= Work task =
Could you write out every record below exactly, leaving the pictures out?

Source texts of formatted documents
- - -
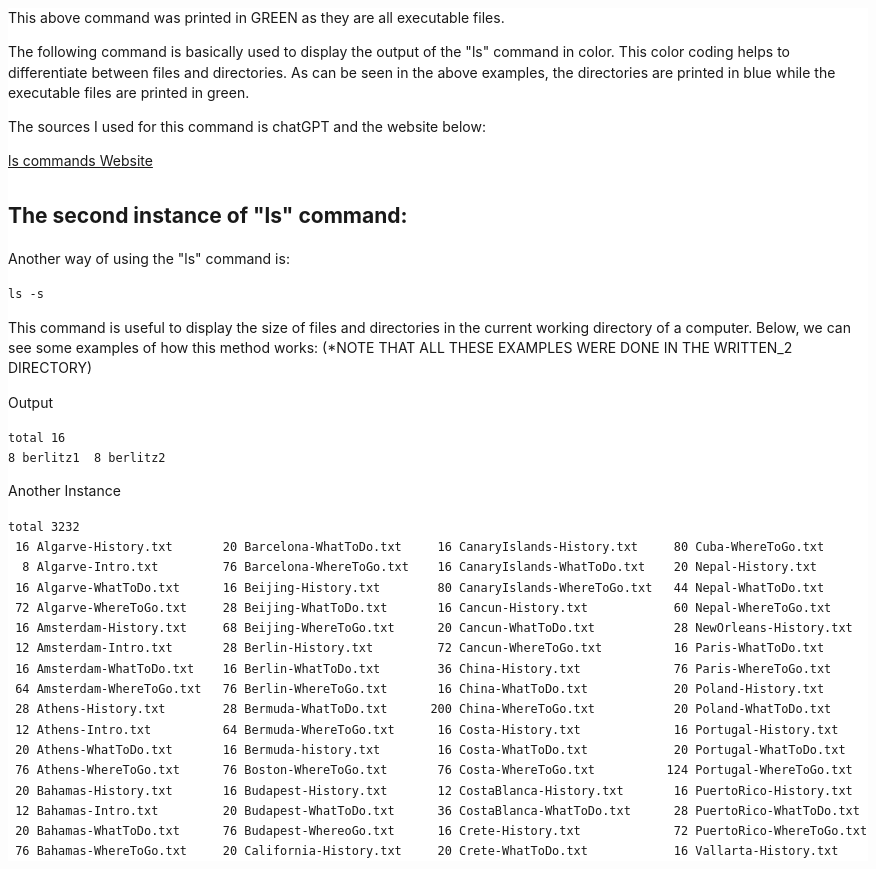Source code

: This above command was printed in GREEN as they are all executable files. 

The following command is basically used to display the output of the "ls" command in color. This color coding helps to differentiate between files and directories. As can be seen in the above examples, the directories are printed in blue while the executable files are printed in green. 

The sources I used for this command is chatGPT and the website below:

[ls commands Website](https://www.rapidtables.com/code/linux/ls.html)



## The second instance of "ls" command: 

Another way of using the "ls" command is:

```
ls -s

```

This command is useful to display the size of files and directories in the current working directory of a computer. Below, we can see some examples of how this method works: (*NOTE THAT ALL THESE EXAMPLES WERE DONE IN THE WRITTEN_2 DIRECTORY)


Output
```
total 16
8 berlitz1  8 berlitz2
```


Another Instance
```
total 3232
 16 Algarve-History.txt       20 Barcelona-WhatToDo.txt     16 CanaryIslands-History.txt     80 Cuba-WhereToGo.txt
  8 Algarve-Intro.txt         76 Barcelona-WhereToGo.txt    16 CanaryIslands-WhatToDo.txt    20 Nepal-History.txt
 16 Algarve-WhatToDo.txt      16 Beijing-History.txt        80 CanaryIslands-WhereToGo.txt   44 Nepal-WhatToDo.txt
 72 Algarve-WhereToGo.txt     28 Beijing-WhatToDo.txt       16 Cancun-History.txt            60 Nepal-WhereToGo.txt
 16 Amsterdam-History.txt     68 Beijing-WhereToGo.txt      20 Cancun-WhatToDo.txt           28 NewOrleans-History.txt
 12 Amsterdam-Intro.txt       28 Berlin-History.txt         72 Cancun-WhereToGo.txt          16 Paris-WhatToDo.txt
 16 Amsterdam-WhatToDo.txt    16 Berlin-WhatToDo.txt        36 China-History.txt             76 Paris-WhereToGo.txt
 64 Amsterdam-WhereToGo.txt   76 Berlin-WhereToGo.txt       16 China-WhatToDo.txt            20 Poland-History.txt
 28 Athens-History.txt        28 Bermuda-WhatToDo.txt      200 China-WhereToGo.txt           20 Poland-WhatToDo.txt
 12 Athens-Intro.txt          64 Bermuda-WhereToGo.txt      16 Costa-History.txt             16 Portugal-History.txt
 20 Athens-WhatToDo.txt       16 Bermuda-history.txt        16 Costa-WhatToDo.txt            20 Portugal-WhatToDo.txt
 76 Athens-WhereToGo.txt      76 Boston-WhereToGo.txt       76 Costa-WhereToGo.txt          124 Portugal-WhereToGo.txt
 20 Bahamas-History.txt       16 Budapest-History.txt       12 CostaBlanca-History.txt       16 PuertoRico-History.txt
 12 Bahamas-Intro.txt         20 Budapest-WhatToDo.txt      36 CostaBlanca-WhatToDo.txt      28 PuertoRico-WhatToDo.txt
 20 Bahamas-WhatToDo.txt      76 Budapest-WhereoGo.txt      16 Crete-History.txt             72 PuertoRico-WhereToGo.txt
 76 Bahamas-WhereToGo.txt     20 California-History.txt     20 Crete-WhatToDo.txt            16 Vallarta-History.txt
```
- - -
= Response for this exercise =
Source code

: This above command was printed in GREEN as they are all executable files. 

The following command is basically used to display the output of the "ls" command in color. This color coding helps to differentiate between files and directories. As can be seen in the above examples, the directories are printed in blue while the executable files are printed in green. 

The sources I used for this command is chatGPT and the website below:

[ls commands Website](https://www.rapidtables.com/code/linux/ls.html)



## The second instance of "ls" command: 

Another way of using the "ls" command is:

```
ls -s

```

This command is useful to display the size of files and directories in the current working directory of a computer. Below, we can see some examples of how this method works: (*NOTE THAT ALL THESE EXAMPLES WERE DONE IN THE WRITTEN_2 DIRECTORY)


Output
```
total 16
8 berlitz1  8 berlitz2
```


Another Instance
```
total 3232
 16 Algarve-History.txt       20 Barcelona-WhatToDo.txt     16 CanaryIslands-History.txt     80 Cuba-WhereToGo.txt
  8 Algarve-Intro.txt         76 Barcelona-WhereToGo.txt    16 CanaryIslands-WhatToDo.txt    20 Nepal-History.txt
 16 Algarve-WhatToDo.txt      16 Beijing-History.txt        80 CanaryIslands-WhereToGo.txt   44 Nepal-WhatToDo.txt
 72 Algarve-WhereToGo.txt     28 Beijing-WhatToDo.txt       16 Cancun-History.txt            60 Nepal-WhereToGo.txt
 16 Amsterdam-History.txt     68 Beijing-WhereToGo.txt      20 Cancun-WhatToDo.txt           28 NewOrleans-History.txt
 12 Amsterdam-Intro.txt       28 Berlin-History.txt         72 Cancun-WhereToGo.txt          16 Paris-WhatToDo.txt
 16 Amsterdam-WhatToDo.txt    16 Berlin-WhatToDo.txt        36 China-History.txt             76 Paris-WhereToGo.txt
 64 Amsterdam-WhereToGo.txt   76 Berlin-WhereToGo.txt       16 China-WhatToDo.txt            20 Poland-History.txt
 28 Athens-History.txt        28 Bermuda-WhatToDo.txt      200 China-WhereToGo.txt           20 Poland-WhatToDo.txt
 12 Athens-Intro.txt          64 Bermuda-WhereToGo.txt      16 Costa-History.txt             16 Portugal-History.txt
 20 Athens-WhatToDo.txt       16 Bermuda-history.txt        16 Costa-WhatToDo.txt            20 Portugal-WhatToDo.txt
 76 Athens-WhereToGo.txt      76 Boston-WhereToGo.txt       76 Costa-WhereToGo.txt          124 Portugal-WhereToGo.txt
 20 Bahamas-History.txt       16 Budapest-History.txt       12 CostaBlanca-History.txt       16 PuertoRico-History.txt
 12 Bahamas-Intro.txt         20 Budapest-WhatToDo.txt      36 CostaBlanca-WhatToDo.txt      28 PuertoRico-WhatToDo.txt
 20 Bahamas-WhatToDo.txt      76 Budapest-WhereoGo.txt      16 Crete-History.txt             72 PuertoRico-WhereToGo.txt
 76 Bahamas-WhereToGo.txt     20 California-History.txt     20 Crete-WhatToDo.txt            16 Vallarta-History.txt
```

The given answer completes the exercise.